Subtracting bad events using RDataframe

Hi, I would like to subtract some unwanted events to recreate a leaf using:

	auto new_events = df.Define("unwanted_events", "Take(myleaf1, myleaf1.size() > myleaf2.size())") // exclude these events
					    .Define("total_events", "myleaf1")
		   		        .Define("new_events", "total_events - unwanted_events"); // the problem is here

	auto h = new_events.Histo1D("new_events");

I am getting the error:

Cannot call operator - on vectors of different sizes.

I understand that both vectors total_events and unwanted_events have different sizes, but what other way I can use to subtract them?


EDIT: example of data:

Notice event 4037. I want the whole event or preferably only particle [3] out.

I’m not sure I understand the use of Take(). To me it looks like you’d like to just filter some events, like this

df.Define("isBadEvent", "myleaf1.size() > myleaf2.size()")

Hi @jblomer

It’s to define the bad events then filter for them.

I tried:

auto c1 = df.Define("unwanted_events", "Take(myleaf1, myleaf1.size() > myleaf2.size())") // exclude these events
					    .Define("total_events", "myleaf1") //original leaf
		   		        .Filter("!unwanted_events") // filter bad events out

	auto h = c1.Histo1D("new_events"); // draw original leaf (bad events excluded)

But I am getting an error:

error: no viable conversion from returned value of type 'RVec<unsigned int>' to
      function return type 'bool'

EDIT: Actually it’s one bad particle located in index [3] of some events. So if I can say somehow, exclude myleaf1[3] and return myleaf1, that would be it. I managed to define those indices using first code line, but I am so far unable to filter it out.

If I understand correctly, you should be able to do something like this

df.Define("cleaned_myleaf1", "myleaf1[ myleaf1 < 42 ]")

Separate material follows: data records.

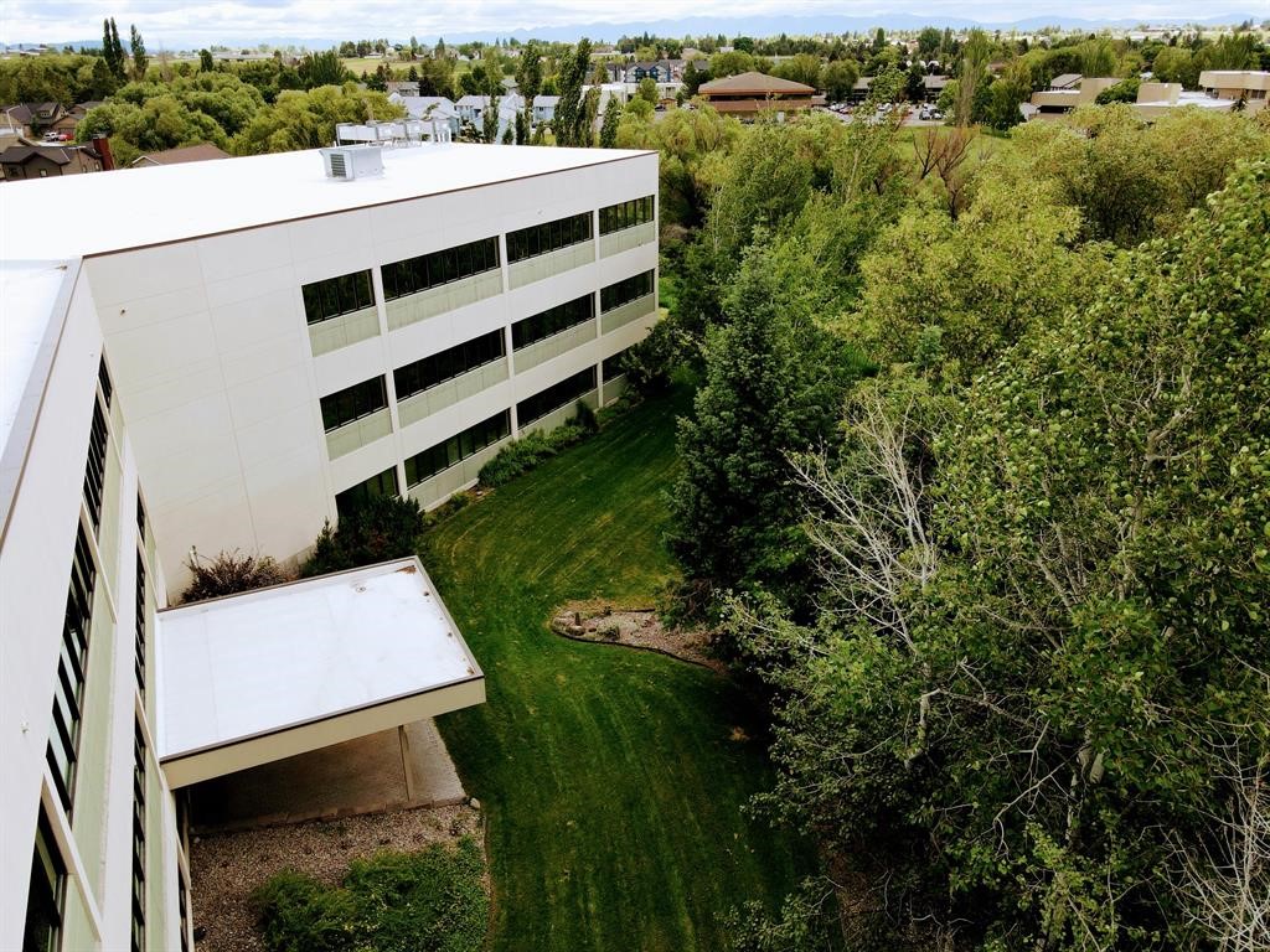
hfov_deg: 71.6
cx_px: 635
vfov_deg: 56.8
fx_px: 881
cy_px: 476
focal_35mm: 24
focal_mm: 4.5
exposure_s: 1/160
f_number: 2.8
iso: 100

What this does is it creates a new vector column “cleaned_myleaf1” that has only those elements from “myleaf1” for which the condition element < 42 holds. Of course you’d need to adjust the condition myleaf1 < 42 to whatever renders a particle as “good particle”.

Thanks for your answer.

Correct, and what this does is, defining for the first column, which is events (see photo above). What I would like to do is to control the index (column 2). So maybe something like:

df.Define("cleaned_myleaf1", "myleaf1[3].empty()")

So this should take out all index 3 and return column. But unfortunately it does not work.

I hope it is more clear now what I want to do :slight_smile:

Oh, now I also understand the use of Take. So that should work

df.Define("cleaned_myleaf1", "Take(myleaf1, myleaf2.size())");

I.e. cleaned_myleaf1 takes only the first elements of myleaf1, where “the first” are as many as the size of myleaf2.

Actually it is my fault. I was defining bad events. Instead, I could define good events and see what to do with them.

Apologies and thanks for your help.

This topic was automatically closed 14 days after the last reply. New replies are no longer allowed.